By gaining access to a person’s computer, a hacker can inject or download malware into their operating system and control their computers, secretly using them to produce code for cryptocurrency.

How to Detect Cryptojacking

The most common telltale sign of cryptojacking is an inexplicable increase in computer usage realized through high electric bills, slow performance of the machine, or off-the-charts network activity. While business users generally have software that monitors for potential hijacks, individual users must rely on:

  • a spike in one’s energy bill that indicates unknown actors using electricity around the clock;
  • a steep decline in computer performance;
  • disruptions of normal computer functioning, or
  • overheating devices.

Famous Cases of Cryptojacking

Large networks of computers that are harnessed by cryptominers may churn out code much faster than individual computers, allowing the person behind the hack to make money (tokens) faster and with less effort. Some notable cryptojacking schemes include:

  • The philanthropic organization Make A Wish had its content management system infiltrated by cryptojackers who compromised a flaw in its code to set up a major cryptomining scheme in 2017.
  • In 2018 the electric vehicle manufacturer Tesla discovered that its Amazon Cloud software had been compromised by hackers mining a digital currency called Monero.
  • Government agencies in the U.S., Canada, and at least one other country were victims of cryptojacking when hackers exploited a flaw in text-to-speech software to make cryptominers out of visitors to official websites.
  • Coinhive was a browser-based cryptomining software that websites could use to monitize visitor traffic. Unfortunately hackers quickly learned to exploit flaws in Coinhive that allowed them access to visitors’ computers long after they’d moved on. The software was shut down in 2019 to end the potential cryptojacking.

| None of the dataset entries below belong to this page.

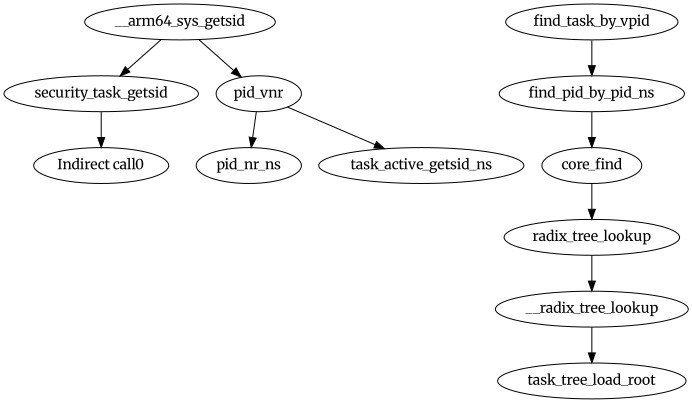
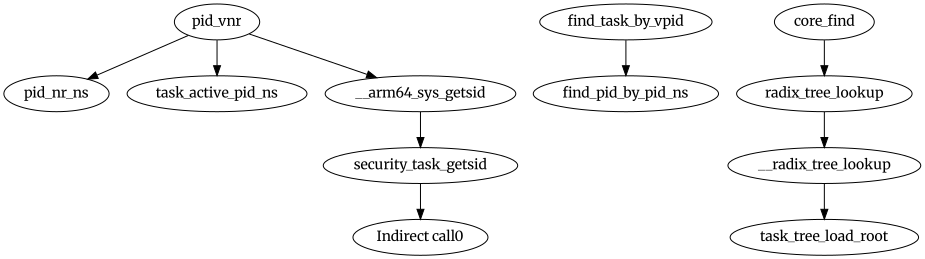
  digraph {
    fontname=Merriweather
    node [color=black fontname=Merriweather]
    edge [color=black fontname=Merriweather]
    security_task_getsid
    "Indirect call0"
    pid_vnr
    pid_nr_ns
-   task_active_pid_ns [label=task_active_getsid_ns]
+   task_active_pid_ns
    n6 [label=find_pid_by_pid_ns]
    n7 [label=core_find]
    radix_tree_lookup
    __radix_tree_lookup
    n10 [label=task_tree_load_root]
    __arm64_sys_getsid
    find_task_by_vpid
    security_task_getsid -> "Indirect call0"
    pid_vnr -> pid_nr_ns
    pid_vnr -> task_active_pid_ns
-   n6 -> n7
    n7 -> radix_tree_lookup
    radix_tree_lookup -> __radix_tree_lookup
    __radix_tree_lookup -> n10
    __arm64_sys_getsid -> security_task_getsid
-   __arm64_sys_getsid -> pid_vnr
+   pid_vnr -> __arm64_sys_getsid
    find_task_by_vpid -> n6
  }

Protection Against Cryptojacking

Network managers have a particular interest in detecting and preventing cryptomining on corporate- or institution-level routers or machines due to the potential for overheating and slow performance. IT professionals are constantly on guard for cryptomining with and are likely to use specially-designed programs that monitor just for that.

Individuals may use the following steps to check for cryptojacking in their personal computers:

  • note poor performance of any device that has its operating system and virus protection updated frequently
  • run in-depth scans that examine the hard drive for unusual use or unintended downloads of potential malware
  • don’t overlook any connected gadget like gaming systems or Internet of Things item that may also be infected and contributing surreptitiously to cryptomining; for businesses and individuals alike, seeking custom IoT consulting services can be a proactive approach to strengthen their cybersecurity measures
  • check the task manager and other systems reports when the computer is on to detect any unfamiliar activity on the machine.